В ту зиму нам пришлось уехать недели на две, и Владимир Владимирович отвез на это время Щенку к знакомым.
В первый же день, как вернулись, поехали за ним.
Мы позвонили у двери, но Щен не ответил на звонок обычным приветственным лаем…
Нас впустили – Щен не вылетел встречать нас в переднюю…
Владимир Владимирович, не раздеваясь, шагнул в столовую.
На диване, налево, сидела тень Щена. Голова его была повернута в нашу сторону. Ребра наружу.
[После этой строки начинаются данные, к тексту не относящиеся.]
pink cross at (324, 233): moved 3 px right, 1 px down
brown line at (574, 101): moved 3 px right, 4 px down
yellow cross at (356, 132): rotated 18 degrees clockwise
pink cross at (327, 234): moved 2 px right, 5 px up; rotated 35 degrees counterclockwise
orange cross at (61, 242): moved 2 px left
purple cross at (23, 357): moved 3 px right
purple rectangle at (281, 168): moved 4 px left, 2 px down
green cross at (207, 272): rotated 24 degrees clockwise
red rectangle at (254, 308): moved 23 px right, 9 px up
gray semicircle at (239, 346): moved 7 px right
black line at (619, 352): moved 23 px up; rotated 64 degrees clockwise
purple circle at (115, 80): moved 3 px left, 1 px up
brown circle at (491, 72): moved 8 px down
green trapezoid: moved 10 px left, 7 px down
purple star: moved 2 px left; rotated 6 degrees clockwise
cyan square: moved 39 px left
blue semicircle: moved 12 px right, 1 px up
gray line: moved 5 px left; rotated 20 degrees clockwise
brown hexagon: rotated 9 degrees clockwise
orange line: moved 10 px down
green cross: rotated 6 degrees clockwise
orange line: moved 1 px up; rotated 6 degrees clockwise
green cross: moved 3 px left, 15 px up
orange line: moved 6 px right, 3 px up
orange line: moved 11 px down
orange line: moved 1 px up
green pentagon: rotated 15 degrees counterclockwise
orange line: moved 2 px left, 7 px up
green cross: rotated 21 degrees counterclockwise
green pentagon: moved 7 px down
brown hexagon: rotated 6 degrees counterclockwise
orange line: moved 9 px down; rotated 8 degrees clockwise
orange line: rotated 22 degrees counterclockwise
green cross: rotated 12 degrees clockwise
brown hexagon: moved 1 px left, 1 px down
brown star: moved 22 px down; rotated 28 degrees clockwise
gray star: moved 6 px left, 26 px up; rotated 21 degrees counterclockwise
Глаза горят голодным блеском. – Так представляют себе бродячих собак на узких кривых улицах в Старом Константинополе.
Никогда не забуду лицо Владимира Владимировича, когда он увидел такого Щена. Он кинулся, прижал его к себе, стал бормотать нежные слова.
И Щеник прижался к нему и дрожал.
Опять ехали на извозчике, и Владимир Владимирович говорил:
– «Нельзя своих собаков отдавать в чужие нелюбящие руки. Никогда не отдавайте меня в чужие руки. Не отдадите?»
Через несколько дней Щенка отошел и стал лучше прежнего…
Лиля Брик и Щен.
«В ту зиму нам пришлось уехать недели на две, и Владимир Владимирович отвез на это время Щенку к знакомым. В первый же день, как вернулись, поехали за ним. Мы позвонили у двери, но Щен не ответил на звонок обычным приветственным лаем…» Из воспоминаний Л. Брик
Щенке был год, когда он пропал, и разнесся слух, что его убили. Володя поклялся застрелить убийцу, если узнает его имя. Володя вспомнил добрым словом «собаку Щеника» во 2-й части «Хорошо».
А прозвище Щен Маяковский получил после одного случая.
«Маяковский задумал прочесть доклад о футуризме.
Для этой цели выбрали самую большую из знакомых квартир – художницы Любавиной, позвали всех: Горького, Кульбина, Матюшина. Володя несколько дней готовился, ходил, «размозолев от брожения», и записывал доклад как стихи.
Народу собралось человек тридцать, расселись. Володя ждал в соседней комнате, как за кулисами. Все затихло, и перед публикой появился оратор. Он стал в позу и произнес слишком громко: «Милостивые государи и милостивые государыни», – все улыбнулись, Володя выкрикнул несколько громящих фраз, умолк, чуть не заплакал и ушел из комнаты.
Сгоряча он не рассчитал, что соберутся друзья, что орать не на кого и не за что, что придется делать доклад в небольшой комнате, а не агитировать на площади. Его успокаивали, утешали, поили чаем. Совсем он был еще тогда щенок, да и внешностью ужасно походил на щенка: огромные лапы и голова, – и по улицам носился, задрав хвост, и лаял зря, на кого попало, и страшно вилял хвостом, когда провинится. Мы его так и прозвали Щеном, – он даже в телеграммах подписывался Счен, а в заграничных Schen. Телеграфисты недоумевали, и почти на каждой его телеграмме есть служебная приписка: «да – счен, верно – счен, странно – счен» (Л. Брик. «Пристрастные рассказы»).